I have always been fascinated by the various ways in which our minds fail us. While we think we are very good at making decisions based on data and evidence, in fact we tend to use heuristics, or rules of thumbs, to come to quick and easy decisions when there is uncertainty involved. Daniel Kahneman and Amos Tversky pioneered research into this field and discovered what they call "cognitive biases" which are systematic deviations from making rational decisions and judgments. I first heard about these many years ago, specifically about how the anchoring bias was used in marketing. As the years have gone by I've become more and more interested in the subject.

One cognitive bias you may have heard of is the "confirmation bias" which is where you interpret new information in such a way as to uphold your existing beliefs. This is why it is so hard to convince anyone that their opinion is wrong. When we hear information that contradicts our beliefs we tend to either dismiss it or rationalize it away. This is how Trump supporters can dismiss negative news as "fake news" and Clinton supporters can dismiss any of her scandals as "right wing conspiracy theories." There are many other biases, such as the aforementioned "anchoring bias" which is where you tend to evaluate numbers in relation to other numbers.
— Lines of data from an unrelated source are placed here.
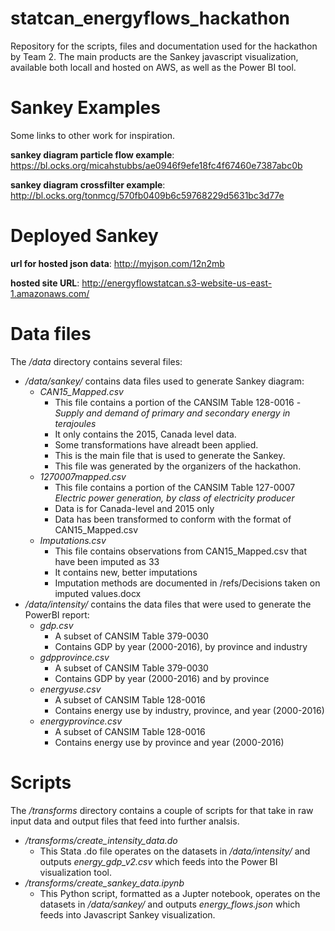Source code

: # statcan_energyflows_hackathon
Repository for the scripts, files and documentation used for the hackathon by Team 2. The main products are the Sankey javascript visualization, available
both locall and hosted on AWS, as well as the Power BI tool.
# Sankey Examples
Some links to other work for inspiration.

__sankey diagram particle flow example__: https://bl.ocks.org/micahstubbs/ae0946f9efe18fc4f67460e7387abc0b

__sankey diagram crossfilter example__: http://bl.ocks.org/tonmcg/570fb0409b6c59768229d5631bc3d77e

# Deployed Sankey
__url for hosted json data__: http://myjson.com/12n2mb

__hosted site URL__: http://energyflowstatcan.s3-website-us-east-1.amazonaws.com/

# Data files
The _/data_ directory contains several files:
* _/data/sankey/_ contains data files used to generate Sankey diagram:
  * _CAN15_Mapped.csv_
    * This file contains a portion of the CANSIM Table 128-0016 - _Supply and demand of primary and secondary energy in terajoules_
    * It only contains the 2015, Canada level data.
     * Some transformations have alreadt been applied.
     * This is the main file that is used to generate the Sankey.
     * This file was generated by the organizers of the hackathon.
  * _1270007mapped.csv_
    * This file contains a portion of the CANSIM Table 127-0007 _Electric power generation, by class of electricity producer_
    * Data is for Canada-level and 2015 only
    * Data has been transformed to conform with the format of CAN15_Mapped.csv
  * _Imputations.csv_
    * This file contains observations from CAN15_Mapped.csv that have been imputed as 33
     * It contains new, better imputations
     * Imputation methods are documented in /refs/Decisions taken on imputed values.docx
* _/data/intensity/_ contains the data files that were used to generate the PowerBI report:
  * _gdp.csv_
    * A subset of CANSIM Table 379-0030
    * Contains GDP by year (2000-2016), by province and industry
  * _gdpprovince.csv_
    * A subset of CANSIM Table 379-0030
    * Contains GDP by year (2000-2016) and by province
  * _energyuse.csv_
     * A subset of CANSIM Table 128-0016
     * Contains energy use by industry, province, and year (2000-2016)
  * _energyprovince.csv_
    * A subset of CANSIM Table 128-0016
    * Contains energy use by province and year (2000-2016)
# Scripts
The _/transforms_ directory contains a couple of scripts for that take in raw input data and output files that feed into further analsis.
* _/transforms/create_intensity_data.do_
  * This Stata .do file operates on the datasets in _/data/intensity/_ and outputs _energy_gdp_v2.csv_ which feeds into the Power BI visualization tool.
* _/transforms/create_sankey_data.ipynb_
  * This Python script, formatted as a Jupter notebook, operates on the datasets in _/data/sankey/_ and outputs _energy_flows.json_ which feeds into Javascript Sankey visualization.
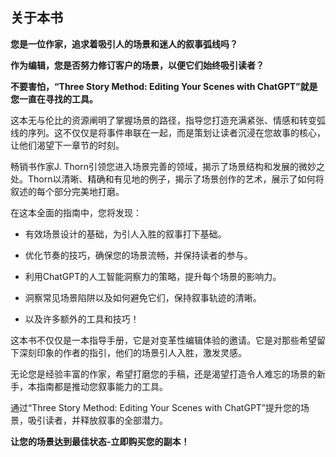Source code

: ## 关于本书

**您是一位作家，追求着吸引人的场景和迷人的叙事弧线吗？**

**作为编辑，您是否努力修订客户的场景，以便它们始终吸引读者？**

**不要害怕，“Three Story Method: Editing Your Scenes with ChatGPT”就是您一直在寻找的工具。**

这本无与伦比的资源阐明了掌握场景的路径，指导您打造充满紧张、情感和转变弧线的序列。这不仅仅是将事件串联在一起，而是策划让读者沉浸在您故事的核心，让他们渴望下一章节的时刻。

畅销书作家J. Thorn引领您进入场景完善的领域，揭示了场景结构和发展的微妙之处。Thorn以清晰、精确和有见地的例子，揭示了场景创作的艺术，展示了如何将叙述的每个部分完美地打磨。

在这本全面的指南中，您将发现：

+   有效场景设计的基础，为引人入胜的叙事打下基础。

+   优化节奏的技巧，确保您的场景流畅，并保持读者的参与。

+   利用ChatGPT的人工智能洞察力的策略，提升每个场景的影响力。

+   洞察常见场景陷阱以及如何避免它们，保持叙事轨迹的清晰。

+   以及许多额外的工具和技巧！

这本书不仅仅是一本指导手册，它是对变革性编辑体验的邀请。它是对那些希望留下深刻印象的作者的指引，他们的场景引人入胜，激发灵感。

无论您是经验丰富的作家，希望打磨您的手稿，还是渴望打造令人难忘的场景的新手，本指南都是推动您叙事能力的工具。

通过“Three Story Method: Editing Your Scenes with ChatGPT”提升您的场景，吸引读者，并释放叙事的全部潜力。

**让您的场景达到最佳状态-立即购买您的副本！**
This is why gas stations in America have three octanes at three prices. People tend to see the cheapest one at the lowest price and the premium at the highest price and think that the one in the middle is the best deal, even though it would be cheaper to mix the cheapest and most expensive octanes. You don't just the price by itself - you judge it in relation to other prices.
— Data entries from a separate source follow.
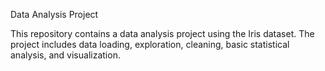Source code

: Data Analysis Project

This repository contains a data analysis project using the Iris dataset. The project includes data loading, exploration, cleaning, basic statistical analysis, and visualization.
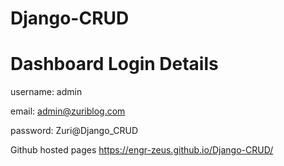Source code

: # Django-CRUD

# Dashboard Login Details 
username: admin

email: admin@zuriblog.com

password: Zuri@Django_CRUD

Github hosted pages
https://engr-zeus.github.io/Django-CRUD/
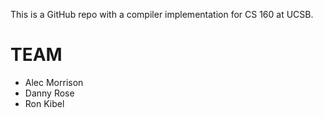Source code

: This is a GitHub repo with a compiler implementation for CS 160 at UCSB.

# TEAM
- Alec Morrison
- Danny Rose
- Ron Kibel

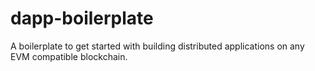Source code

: # dapp-boilerplate
A boilerplate to get started with building distributed applications on any EVM compatible blockchain.
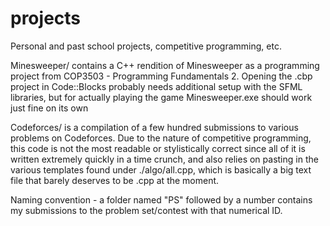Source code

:# projects
Personal and past school projects, competitive programming, etc.

Minesweeper/ contains a C++ rendition of Minesweeper as a programming project from COP3503 - Programming Fundamentals 2. Opening the .cbp project in Code::Blocks probably needs additional setup with the SFML libraries, but for actually playing the game Minesweeper.exe should work just fine on its own

Codeforces/ is a compilation of a few hundred submissions to various problems on Codeforces. Due to the nature of competitive programming, this code is not the most readable or stylistically correct since all of it is written extremely quickly in a time crunch, and also relies on pasting in the various templates found under ./algo/all.cpp, which is basically a big text file that barely deserves to be .cpp at the moment.

Naming convention - a folder named "PS" followed by a number contains my submissions to the problem set/contest with that numerical ID.
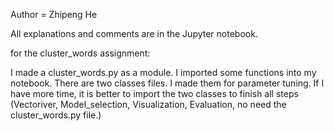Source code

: Author = Zhipeng He

All explanations and comments are in the Jupyter notebook. 

for the cluster_words assignment:

I made a cluster_words.py as a module. I imported some functions into my notebook.
There are two classes files. I made them for parameter tuning. If I have more time, it is better to import the two classes to finish all steps (Vectoriver, Model_selection, Visualization, Evaluation, no need the cluster_words.py file.)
The list of biases and heuristics goes on and on - and they apply to PhD level statisticians as well as everyone else. Our brains are just not designed to process lots of information, so we instead use shortcuts to make judgments. Why are people scared of sharks when the chances of being attacked by a shark are less than that of being hit by lightning? Because shark attacks are dramatic and memorable, and whenever there is one it is shown all over the TV news, and we tend to remember it more. This is called the "availability heuristic" and this explains why people are more worried about terrorism than about heart attacks. 

This book is the story of how Kahneman and Tversky met and conducted their research. Like many of Lewis's books, it provides a good summary for the layperson of very complicated subjects, while not going into too much technical detail. The subject is personal for me because the deficits of human ability to analyze and process data have led me to go into data science. However this book should be an enjoyable read for anyone.